I'll check out the previous thread on the subject and see what else I can learn!

My buddy and I are leaning toward the Beeman R-something rifles, but we've also seen some great sale prices on the Sheridan pump gun.

I'm sure some backyard air-gun plinking will make for easy summer shooting fun. The daughters are interested, now we'll have to see if the wives join in! We hope so!

Good Shooting,

Kurt


[This message has been edited by Kurt (edited 02-09-99).]

Jeff Thomas
February 17, 1999, 01:07 AM
Kurt, an update with a bit more info, assuming you haven't bought the guns yet. Check Cabela's Shooting Catalog for airguns and airgun scopes - see http://www.cabelas.com/ . Also, check this Gunlinks site for airgun links: http://www.shooters.com/gunlinks/glnk2.html .

Finally, and this may be obvious but it wasn't so to me at first, the velocity of the pellet governs the sound you'll create in the backyard. I believe the speed of sound is 1100 fps at sea level, and if neighbors could be an issue this may be a consideration. The model 392 I purchased is spec'ed at 685 fps. Sound is not a problem with this particular rifle, and that is handy in my situation. YMMV. Good luck.

ps - a few of 'my' rabbits are no longer eating the landscaping, but I don't think I have even begun to dent the population. ;)

[This message has been edited by Jeff Thomas (edited February 17, 1999).]

Fargo
February 17, 1999, 03:32 AM
Kurt,

I dont consider myself a expert with firearms but I do consider myself a expert with airguns. I have about 15 years of experience with air rifles and air pistols. I have probably owned about 20 different types of airguns. I even own a fully automatic BB gun. I started shooting when I was 10 years old with a crossman pump. Now I currently own 4 air rifles and one air pistol. I own a Sheridan .20 cal pump, .177 cal Beeman C1 air rifle, .177 cal Beeman P1 air pistol, and at last my pride and glory, a .20 cal (wish I would have got it in .25 cal) Beeman Crow Magnum II air rifle. My dislikes of pump guns are: The pump guns are much louder than equivelent powered spring piston guns, the lower priced pump guns ($100 and lower) are tough on a guy when you have to keep pumping to get a decent, inconsistant, velocity where as springs are one cock and your good to go at the same power every time, dont get me wrong, the Sheridan is a great gun, I just never use it. The spring piston or gas piston (gas piston is used exclusively in the Crow Magnum I - III) is the only way to go. I find that when you get into the more powerful and larger diameter pellets the louder sound of the gun is not the gun, its the pellet hitting the target or animal. I have experimented with the Chinese and Russian airguns also (spring pistons only). I have found that the advertized high velocities are innacurate, the velocities are MUCH lower. The seals on these guns are often made out of leather wich wears out very quickly. I would stay away from these guns. They are junk. I have a neighbor that purchased a RWS air rifle. It is a nice air rifle, but I am partial to Beeman. BUY A BEEMAN! dont get a gun that is chambered in .177 or .22 cal. ONLY buy guns that are chambered in .20 and .25 cal. The .177 is to light and the .22 cal has some balistic problems inherit to the diameter of the pellet (it is powerful but not as inheritly accurate as the .20 and .25. I think that I have pretty much covered everything, if you have any more questions send me a email.

Fargo
February 17, 1999, 02:15 PM
Kurt,

One more thing. I would tend to stay away from CO2 guns also unless you are looking to train with a pistol. GAMO makes a very nice CO2 revolver. I would steer clear of most other CO2 guns though.
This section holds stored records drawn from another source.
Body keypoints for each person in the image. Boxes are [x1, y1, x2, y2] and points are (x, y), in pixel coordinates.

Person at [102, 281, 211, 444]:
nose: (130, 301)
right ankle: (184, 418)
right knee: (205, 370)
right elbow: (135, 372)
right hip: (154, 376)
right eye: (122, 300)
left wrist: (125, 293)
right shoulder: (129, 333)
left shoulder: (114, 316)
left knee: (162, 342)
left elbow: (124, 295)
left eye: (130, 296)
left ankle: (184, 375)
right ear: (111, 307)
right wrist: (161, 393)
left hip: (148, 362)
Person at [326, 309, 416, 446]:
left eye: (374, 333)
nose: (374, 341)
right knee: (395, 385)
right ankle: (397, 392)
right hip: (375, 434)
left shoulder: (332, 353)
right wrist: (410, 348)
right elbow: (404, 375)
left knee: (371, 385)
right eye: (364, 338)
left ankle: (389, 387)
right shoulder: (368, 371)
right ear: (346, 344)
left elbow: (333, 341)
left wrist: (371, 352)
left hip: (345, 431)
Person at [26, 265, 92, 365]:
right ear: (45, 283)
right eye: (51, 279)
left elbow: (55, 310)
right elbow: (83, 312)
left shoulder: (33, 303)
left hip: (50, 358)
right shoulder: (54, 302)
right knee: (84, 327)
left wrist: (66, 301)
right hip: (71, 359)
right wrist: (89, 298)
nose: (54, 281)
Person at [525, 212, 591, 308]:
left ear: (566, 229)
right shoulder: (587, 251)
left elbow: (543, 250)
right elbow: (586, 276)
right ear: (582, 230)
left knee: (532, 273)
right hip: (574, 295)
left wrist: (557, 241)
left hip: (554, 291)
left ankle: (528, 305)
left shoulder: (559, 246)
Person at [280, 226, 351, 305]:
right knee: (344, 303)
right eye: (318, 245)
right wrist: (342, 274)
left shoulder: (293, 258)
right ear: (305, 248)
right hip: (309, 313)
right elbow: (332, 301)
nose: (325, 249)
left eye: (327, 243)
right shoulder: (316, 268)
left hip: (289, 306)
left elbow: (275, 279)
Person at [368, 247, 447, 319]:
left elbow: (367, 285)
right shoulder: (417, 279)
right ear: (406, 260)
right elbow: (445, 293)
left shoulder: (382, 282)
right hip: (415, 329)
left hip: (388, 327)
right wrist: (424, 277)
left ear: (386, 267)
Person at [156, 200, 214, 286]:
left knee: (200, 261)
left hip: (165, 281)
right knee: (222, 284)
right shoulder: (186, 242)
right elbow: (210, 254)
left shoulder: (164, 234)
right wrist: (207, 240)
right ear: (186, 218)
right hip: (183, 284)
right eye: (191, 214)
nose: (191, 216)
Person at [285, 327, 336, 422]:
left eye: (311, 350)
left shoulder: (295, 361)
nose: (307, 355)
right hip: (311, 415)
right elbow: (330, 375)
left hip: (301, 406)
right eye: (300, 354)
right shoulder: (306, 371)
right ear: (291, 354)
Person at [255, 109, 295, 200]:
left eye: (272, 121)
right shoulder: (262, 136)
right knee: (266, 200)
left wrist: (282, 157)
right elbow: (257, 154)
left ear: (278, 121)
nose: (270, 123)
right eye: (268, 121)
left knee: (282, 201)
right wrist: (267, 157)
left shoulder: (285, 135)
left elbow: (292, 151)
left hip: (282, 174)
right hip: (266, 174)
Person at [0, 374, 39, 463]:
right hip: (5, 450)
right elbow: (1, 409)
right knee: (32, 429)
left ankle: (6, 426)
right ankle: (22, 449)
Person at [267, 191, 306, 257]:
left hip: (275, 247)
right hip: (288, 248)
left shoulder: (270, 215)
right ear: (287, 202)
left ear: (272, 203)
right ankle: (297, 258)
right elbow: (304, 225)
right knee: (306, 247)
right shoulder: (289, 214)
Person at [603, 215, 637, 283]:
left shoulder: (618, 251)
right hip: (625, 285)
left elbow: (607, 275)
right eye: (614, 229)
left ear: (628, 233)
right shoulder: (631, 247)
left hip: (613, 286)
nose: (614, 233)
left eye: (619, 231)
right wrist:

If I was to buy a Beeman today, it would be the Kodiak in .25 cal. This is an amazing air rifle. It is the most powerful spring powered air rifle out to date. In .25 cal you have 775 feet per second with 29 foot pounds of muzzle energy. The .20 cal R9 that you were talking about has 800 feet per second with 13.9 foot pounds of muzzle energy. You cant go wrong with the larger .25 cal.

If you want to get a current color catalog from Beeman call: 1-800-227-2477 I just got the most current one and there is allot of really cool stuff in there.

[This message has been edited by Fargo (edited February 17, 1999).]